Two other benefits of this option, as pointed out by Tomas Beran of E2B:
- Having the option to run tasks in multiple remote sandboxes in parallel
- Paying for sandboxes only when executing code, rather than for the whole process runtime.
Ben Guo adds a final point about the benefits of separating agent runtime from sandbox runtime: “We chose Pattern 2 for the reasons you mention, but also in preparation for a future where it makes sense to run the agent harness in a GPU machine – generally feels like the environment requirements will diverge between the persistent sandbox and the inference harness”
Trade-offs:
Network latency is the main downside. Each execution call crosses the network boundary. For workloads with many small executions, this can add up.
Many sandbox providers offer stateful sessions where variables, files, and installed packages persist across invocations within the same session. This can mitigate some of the latency concerns by reducing the number of round trips needed.
Choosing Between Patterns
Choose Pattern 1 when:
- The agent and execution environment are tightly coupled (for example, the agent needs persistent access to specific libraries or complex environment state)
- You want production to mirror local development closely
- Your provider's SDK handles the communication layer for you
Choose Pattern 2 when:
- You need to iterate quickly on agent logic during development
- You want to keep API keys outside the sandbox
- You prefer cleaner separation between agent state and execution environment
Implementation Example
To make these patterns concrete, we'll show examples using deepagents, an open-source agent framework with built-in sandbox support. Similar patterns apply to other agent frameworks.

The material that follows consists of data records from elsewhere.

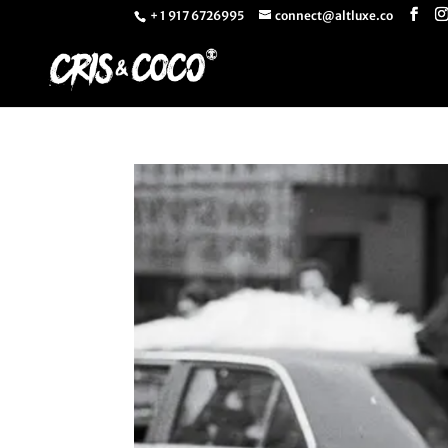
+ 1 917 6726995
connect@altluxe.co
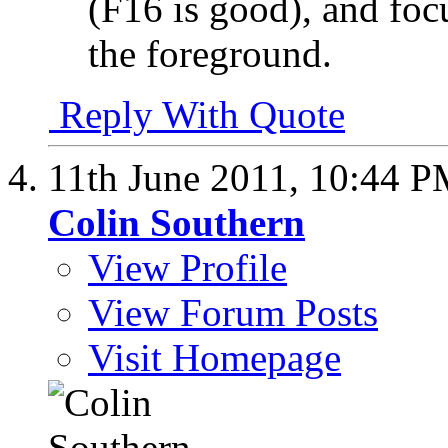
(F16 is good), and foc
the foreground.
Reply With Quote
11th June 2011,
10:44 P
Colin Southern
View Profile
View Forum Posts
Visit Homepage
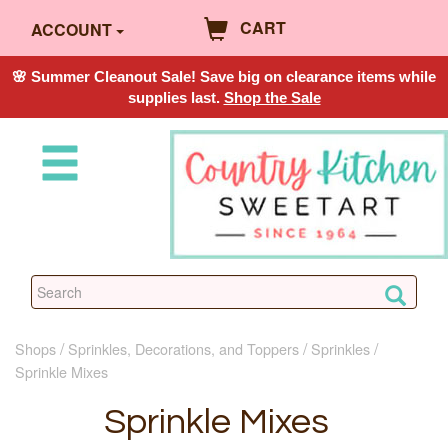
CART
ACCOUNT
🌸 Summer Cleanout Sale! Save big on clearance items while
supplies last.
Shop the Sale
Shops
Sprinkles, Decorations, and Toppers
Sprinkles
Sprinkle Mixes
Sprinkle Mixes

Pattern 1: Agent IN Sandbox
For Pattern 1, first you build an image with your agent pre-installed:
FROM python:3.11
RUN pip install deepagents-cli
Then run it inside the sandbox. A complete implementation requires additional infrastructure to handle communication between your application and the agent inside the sandbox (WebSocket or HTTP server, session management, error handling). This is beyond the scope of this post, but we will have some follow up posts diving into this in more detail.
Pattern 2: Sandbox as Tool
from daytona import Daytona
from langchain_anthropic import ChatAnthropic
from deepagents import create_deep_agent
from langchain_daytona import DaytonaSandbox
# Can also do this with E2B, Runloop, Modal
sandbox = Daytona().create()
backend = DaytonaSandbox(sandbox=sandbox)

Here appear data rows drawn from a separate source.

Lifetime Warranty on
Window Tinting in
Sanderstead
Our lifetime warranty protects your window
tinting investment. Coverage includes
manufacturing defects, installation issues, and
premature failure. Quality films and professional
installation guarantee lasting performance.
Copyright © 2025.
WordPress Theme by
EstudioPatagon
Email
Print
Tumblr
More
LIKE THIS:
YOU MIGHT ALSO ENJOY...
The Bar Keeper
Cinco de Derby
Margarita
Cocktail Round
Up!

agent = create_deep_agent(
model=ChatAnthropic(model="claude-sonnet-4-20250514"),
system_prompt="You are a Python coding assistant with sandbox access.",
backend=backend,
)
result = agent.invoke(
{
"messages": [
{
"role": "user",
"content": "Run a small python script",
}
]
}
)
sandbox.stop()
Here's what happens when this code runs:
- The agent plans locally on your machine
- It generates Python code to solve the problem
- It calls the Runloop API, which executes the code in a remote sandbox
- The sandbox returns the result
- The agent sees the output and continues reasoning locally
Conclusion
Agents need to execute code in isolated environments for security. There are two architecture patterns: running the agent inside the sandbox (mirrors local development, tight coupling) or running it outside with the sandbox as a tool (easy updates, API keys stay secure). Each has different benefits and trade-offs depending on your needs.
deepagents supports both patterns with simple configuration. Try it out to see which pattern works best for your use case.